L’écho d’un peuple, an example of the impact of festivals and cultural events
From 2004 to 2008, a collective artistic project in Eastern Ontario, L’écho d’un peuple, was extremely successful. This multidisciplinary megashow highlights the role of art in the Franco-Ontarian community by raising funds to prevent the closure of Hôpital Montfort, the only Francophone hospital in Ottawa. Several festivals and cultural activities also take place in French Ontario each year: Franco-Fête de Toronto, Franco Fierté, Francophonie en fête and Ciné-franco in Toronto ; the Festival frano-ontarien in Ottawa; and La nuit sur l’étang in Sudbury. Saint-Jean-Baptiste day is also celebrated with a show and a variety of festive activities in many Francophone communities. There are also a number of festivals in Franco-Ontarian schools: the Festival de Théâtre Action, the Festival de danse, Vision’Art (visual arts), and Quand ça nous chante (popular music). The Franco-Ontarian school system also has an improv league (L’AFOLIE).

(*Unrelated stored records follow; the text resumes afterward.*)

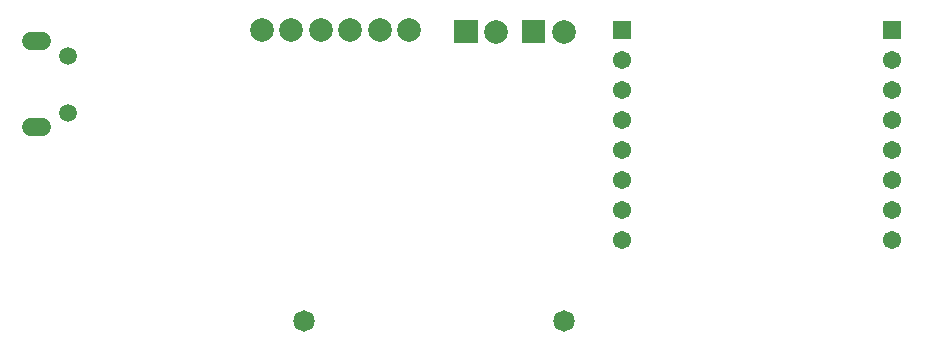
<source format=gbs>
G04 Layer: BottomSolderMaskLayer*
G04 EasyEDA v6.3.43, 2020-05-24T14:51:43+02:00*
G04 8b069e2c24b14efe805d348ad6be2aff,234966f79ee84ceb97ee69e44186daaf,10*
G04 Gerber Generator version 0.2*
G04 Scale: 100 percent, Rotated: No, Reflected: No *
G04 Dimensions in millimeters *
G04 leading zeros omitted , absolute positions ,3 integer and 3 decimal *
%FSLAX33Y33*%
%MOMM*%
G90*
G71D02*

%ADD50C,1.503197*%
%ADD54C,2.003196*%
%ADD68C,1.823187*%
%ADD74C,1.543202*%

%LPD*%
G54D50*
G01X2296Y21399D02*
G01X1396Y21399D01*
G01X2296Y28638D02*
G01X1396Y28638D01*
G54D54*
G01X40767Y29464D03*
G36*
G01X37226Y28463D02*
G01X37226Y30464D01*
G01X39227Y30464D01*
G01X39227Y28463D01*
G01X37226Y28463D01*
G37*
G01X46482Y29464D03*
G36*
G01X42941Y28463D02*
G01X42941Y30464D01*
G01X44942Y30464D01*
G01X44942Y28463D01*
G01X42941Y28463D01*
G37*
G54D50*
G01X4546Y27429D03*
G01X4546Y22588D03*
G54D54*
G01X33428Y29591D03*
G01X20927Y29591D03*
G01X23428Y29591D03*
G01X25928Y29591D03*
G01X28427Y29591D03*
G01X30927Y29591D03*
G54D68*
G01X24511Y4953D03*
G01X46482Y4953D03*
G36*
G01X50662Y28818D02*
G01X50662Y30363D01*
G01X52207Y30363D01*
G01X52207Y28818D01*
G01X50662Y28818D01*
G37*
G54D74*
G01X51435Y27051D03*
G01X51435Y21971D03*
G01X51435Y24511D03*
G01X51435Y16891D03*
G01X51435Y19431D03*
G01X51435Y11811D03*
G01X51435Y14351D03*
G01X74295Y14351D03*
G01X74295Y11811D03*
G01X74295Y19431D03*
G01X74295Y16891D03*
G01X74295Y24511D03*
G01X74295Y21971D03*
G01X74295Y27051D03*
G36*
G01X73522Y28818D02*
G01X73522Y30363D01*
G01X75067Y30363D01*
G01X75067Y28818D01*
G01X73522Y28818D01*
G37*
M00*
M02*

</source>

French Ontario, a dynamic arts community
With its various institutions and organizations, the Franco-Ontarian community can be proud of its many resources that foster access to cultural and artistic products created in the province. With eight professional theatre companies, some fifteen amateur companies, eight publishing houses and several cultural centres and annual festivals, Franco-Ontarian arts and culture are well represented. In Toronto, Ottawa, Sudbury, Hearst, Windsor and the other regions of Ontario where Francophones live, the arts scene is alive and well and holds a promising future.